Marcel's syntax for constructing and running pipelines, and defining and using variables and functions, was designed for interactive usage. Instead of extending this syntax to a full-fledged scripting language, marcel provides a Python API, allowing Python to be used as the scripting language. While Python is sometimes considered to already be a scripting language, it isn't really. Executing shell commands from Python code is cumbersome. You've got to use os.system, or subprocess.Popen, and write some additional code to do the integration.

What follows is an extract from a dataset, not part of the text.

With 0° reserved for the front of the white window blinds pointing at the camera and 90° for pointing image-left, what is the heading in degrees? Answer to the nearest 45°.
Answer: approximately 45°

Marcel provides a Python module, marcel.api, which brings shell commands into Python in a much cleaner way. For example, to list file names and sizes in /home/jao:

from marcel.api import *

for file, size in ls('/home/jao') | map(lambda f: (f, f.size)):
    print(f'{file.name}: {size}')

This code uses the ls and map functions, provided by marcel.api. These correspond to marcel operators that you can use on the command line. Output from the ls is a stream of Files, which are piped to map, which maps files to (file, file size) tuples. ls ... | map ... defines a pipeline (just as on the command line). The Python class representing pipelines defines __iter__, so that the pipeline's output can be iterated over using the standard Python for loop.

Installation

To install marcel:

python3 -m pip install marcel

This command installs marcel for the current user. To install for the entire system, use sudo python3 -m pip install --prefix ... instead. (The value of the --prefix flag should be something like /usr/local.)

Marcel depends on dill. This package will be installed automatically if needed, when marcel is installed via pip.